A study from Tel Aviv University found that the IGF-1 receptor, associated with an increased lifespan in mice, is mediating hyperactivity in the hippocampus of the brain. Hippocampal hyperactivity is linked to conditions that increase the risk for Alzheimer’s disease (AD), and the findings may pave the way for new AD treatments for early stages of the disease.
The study was published in the journal Neuron under the title “Insulin-like growth factor linked to hippocampal hyperactivity in Alzheimer’s disease.“
The hippocampus is a structure that handles memory processing, specifically spatial memory and the consolidation of short-term memory into long-term memories. An understanding of how memory storage processes work at a molecular level would also allow a deeper understanding of their failures, such as in AD and other forms of late-life dementia.
The research team, led by Dr. Inna Slutsky, used cultured brain tissue and slices to study the information processes in the hippocampus on all levels, ranging from protein interactions over synapses and neuronal connections to the entire hippocampal network. Signaling in the hippocampus can be divided into a spontaneous mode of transmission and evoked by active nerve signaling, and the two signaling modes are often controlled by different factors. The team specifically wanted to know if IGF-1 receptors are involved in spontaneous synaptic signaling, and how they affect synaptic function in the hippocampus.
The researchers studied single synapses in living cells using a technique called fluorescence resonance energy transfer (FRET), and found that the IGF-1 receptor was actively modulating the release of neurotransmitters from the synapse during spontaneous nerve signaling.

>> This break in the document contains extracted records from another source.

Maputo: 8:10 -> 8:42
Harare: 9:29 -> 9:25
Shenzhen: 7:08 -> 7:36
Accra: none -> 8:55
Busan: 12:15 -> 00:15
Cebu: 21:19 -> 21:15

The team then tried to enhance the activity of the receptors by treating the cells with IGF-1. That approach did not elicit any effect, but blocking the receptor led to an increased release of neurotransmitters during basal conditions. On the other hand, neurotransmitter release following active nerve signaling was blocked. The IGF-1 receptor was, in other words, controlling both spontaneous and evoked signaling in the hippocampus.
“When we modified the level of IGF-1R expression, synaptic transmission and plasticity were altered at hippocampal synapses, and an increase in the IGF-1R expression caused an augmented release of glutamate, enhancing the activity of hippocampal neurons,” Neta Gazit, who performed the experiments, said in a press release.
Slutsky added, “People who are at risk for AD show hyperactivity of the hippocampus, and our results suggest that IGF-1R activity may be an important contributor to this abnormality. We suggest that IGF-1R small inhibitors, which are currently under development for cancer, be tested for the reduction of aberrant brain activity at early stages of Alzheimer’s disease.”
The researchers are now planning to examine how IGF-1R contributes to the stability of neural circuits over a longer period of time.